Em seguida, pede que o comerciante devolva o valor por uma nova transferência, muitas vezes para uma chave diferente. Depois disso, aciona o MED no banco e alega que o pagamento original foi resultado de fraude.

Se a contestação for aceita e houver saldo disponível, o banco pode devolver o valor da transferência original. Nessa situação, o comerciante pode ter prejuízo ao devolver o dinheiro por fora da transação e ainda perder o valor inicial com a devolução feita pelo mecanismo.

Por isso, a orientação informada no texto é usar a função de devolução vinculada à própria transação no aplicativo do banco, em vez de fazer um novo Pix para uma chave indicada pela outra pessoa.

Quando o MED pode ser usado

O Mecanismo Especial de Devolução foi criado para facilitar a recuperação de valores em casos de fraude, golpe, crime ou falha operacional. O sistema não se aplica, porém, a qualquer tipo de cancelamento de Pix.

Ficam fora do MED situações como arrependimento de compra, erro no valor informado pelo próprio usuário, erro na escolha da chave Pix e desacordo comercial sem indício de fraude. Ao identificar uma fraude, o usuário deve procurar o banco e pedir a abertura do mecanismo.

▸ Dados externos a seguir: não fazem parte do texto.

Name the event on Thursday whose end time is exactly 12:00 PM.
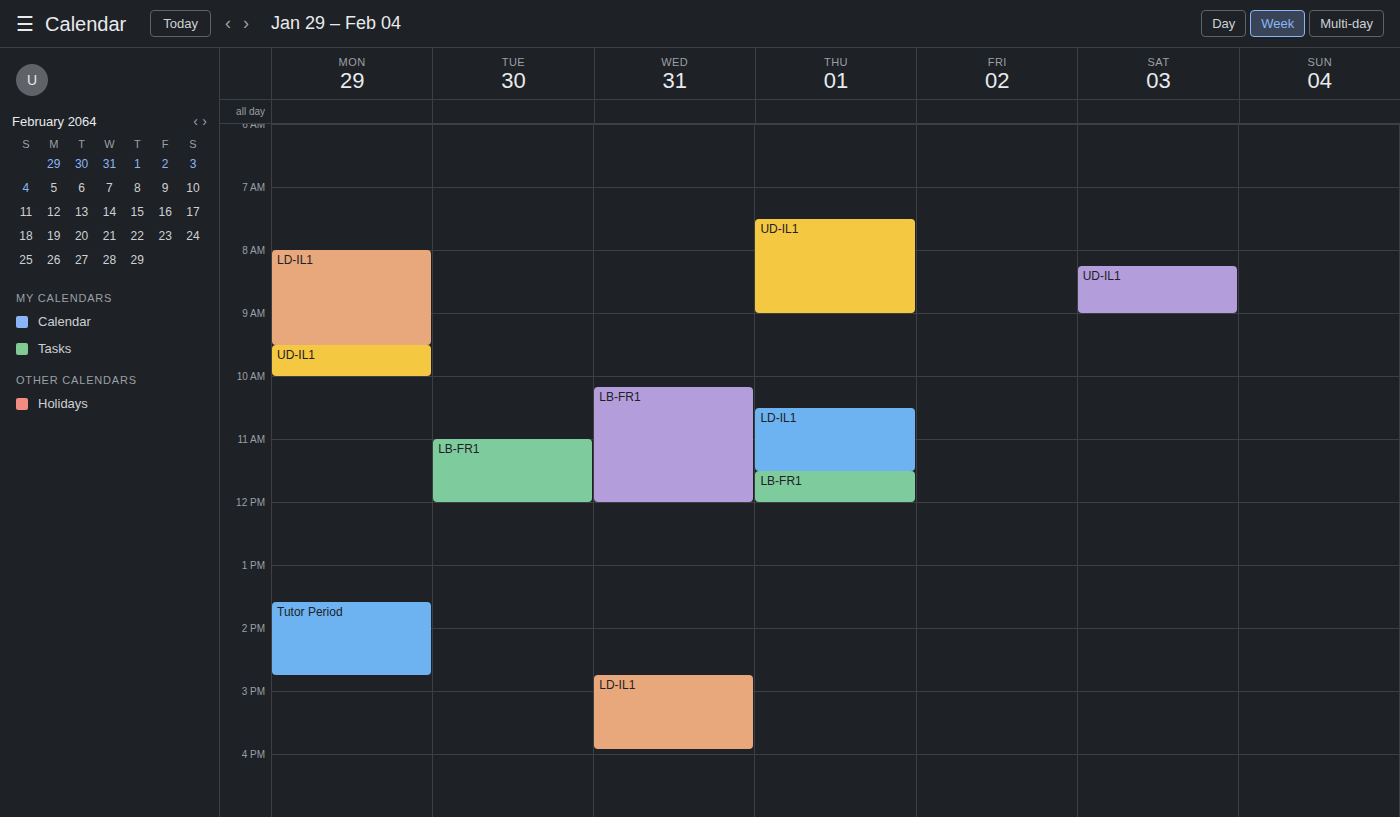
"LB-FR1"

As instituições financeiras analisam o caso e, no fluxo de fraude, têm até sete dias para verificar se há indícios de irregularidade. Se a fraude for confirmada, a devolução depende da existência de recursos disponíveis nas contas envolvidas e pode ser total ou parcial.

O que muda com o MED 2.0

A ampliação do prazo ocorre durante a implantação do chamado MED 2.0, versão atualizada do mecanismo de devolução. Desde fevereiro de 2026, o sistema passou a permitir o rastreamento do caminho do dinheiro mesmo depois de ele ser transferido para outras contas.

Antes, a recuperação ficava mais concentrada na conta que havia recebido originalmente os recursos. Com o novo modelo, aumentam as chances de bloqueio e recuperação mesmo quando os valores circulam entre contas diferentes.

Ainda assim, a devolução não é garantida. O texto informa que a recuperação pode ser prejudicada se o dinheiro já tiver sido sacado, transferido novamente ou se não houver saldo disponível. Uma etapa adicional de comunicação entre as instituições, que estava prevista para agosto, foi adiada para 26 de outubro. Segundo o Banco Central, esse adiamento não altera o funcionamento do rastreamento já disponível.

Para quem suspeitar de fraude, a orientação é procurar o banco o quanto antes, mesmo dentro do prazo de 80 dias, já que a rapidez pode aumentar a chance de encontrar valores disponíveis para bloqueio. Também é indicado guardar comprovante da transferência, conversas, mensagens, anúncios, documentos da negociação, dados da conta destinatária e outros registros que ajudem a comprovar a fraude. Dependendo do caso, o registro de boletim de ocorrência também é recomendado.